Impressions of: Liss Fain Dance, The Imperfect is Our Paradise
January 17, 2016
3LD Art & Technology Center
Choreography: Liss Fain
Dancers: Jeremiah Crank, Aidan DeYoung, Katharine Hawthorne, Megan Kurashige, Shannon Kurashige, Sarah Dionne Woods
Installation and projection media design: Matthew Antaky
Media and animation creation: Matthew Antaky and Frederic Boulay
Music: Dan Wool / Projection design and production director: Frederic Boulay
Costume design: Mary Domenico / Text: William Faulkner, from The Sound and the Fury / Voice-over: Jonathan Siegel
I saw Liss Fain Dance for the first time in the midst of an APAP-induced frenzy. It's tempting to contribute my disappointment to the general letdown of being rushed, having arrived from a different show only minutes before. But The Imperfect is Our Paradise lacks substance and is less than the sum of its parts.
To be clear: The dancers of LFD are technically accomplished, and looked completely at home within the demanding choreography. The installation, set up to be viewed in the round, did not provide the dancers with an offstage area. They were performing for 45 minutes straight, even during brief moments of stillness.
The space was defined by marley flooring in the center of the room. Large panels hung from the ceiling on all four sides of the stage, with projection playing across them. Projections also traced along the floor. Branches hung from the panels, and instead of installing footlights, small mirrors set on the floor reflected the bare lightbulbs that hung above them.
Though a program note invited audience members to walk around at will and become “an integral part of the piece,” it was initially unclear if we could cross the boundary created by panels, floor and branches. As it turned out, the program meant that spectators were only invited to circle the room along a narrow path. This was neither inviting nor integral.
In fact, the fourth wall was very much in place. I had expected a reason for such physical intimacy, but my expectation was at odds with the choreography. The dancers barely acknowledged they were being watched. Even standing inches from a sweating, panting performer didn't illicit a feeling of connection — rather I experienced a strong feeling of dissonance. There was no reason for proximity, or, for that matter, seeing the work in the round. Despite viewing it from all angles, I didn't gain any new information.

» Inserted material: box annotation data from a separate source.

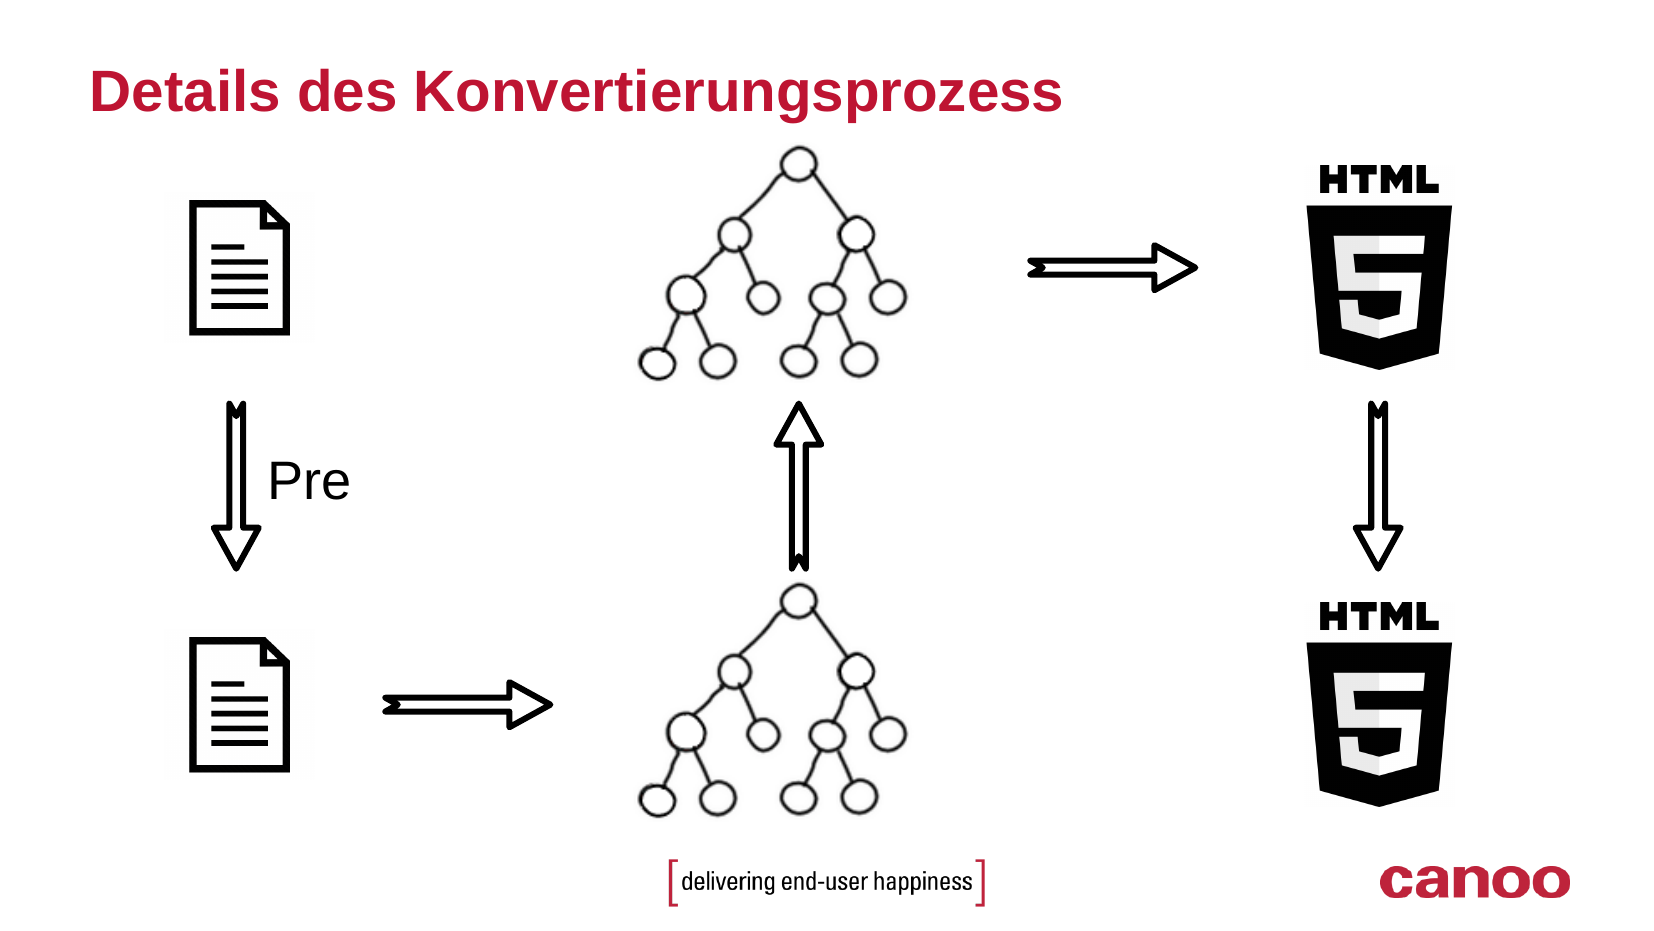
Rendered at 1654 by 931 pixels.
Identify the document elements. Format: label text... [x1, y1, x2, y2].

picture [1380, 866, 1570, 898]
picture [662, 855, 991, 910]
picture [621, 142, 922, 393]
title Details des Konvertierungsprozess [75, 45, 1591, 136]
picture [1304, 602, 1455, 807]
picture [621, 579, 922, 830]
text_box Pre [252, 437, 430, 518]
picture [1304, 165, 1455, 370]
picture [164, 629, 315, 780]
picture [164, 192, 315, 343]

The Imperfect is Our Paradise was inspired by William Faulkner's The Sound and the Fury. The costumes, projection and installation reflected elements of rural Southern life, with simple, natural fabric and tree branches. However, the novel was mixed in heavy handedly, with a distracting voice-over reading excerpts of the text. When I concentrated on parsing Faulkner's famously dense prose, I lost track of the movement — and vice versa. The two failed to illuminate each other.
At face value, this series of duets, solos and trios is enjoyable. But if, for 45 minutes, multiple layers of projection, text and performance don't communicate with each other or the audience, an installation is just a pretense for an idea that needs further development. The Imperfect is Our Paradise makes huge promises it can't keep.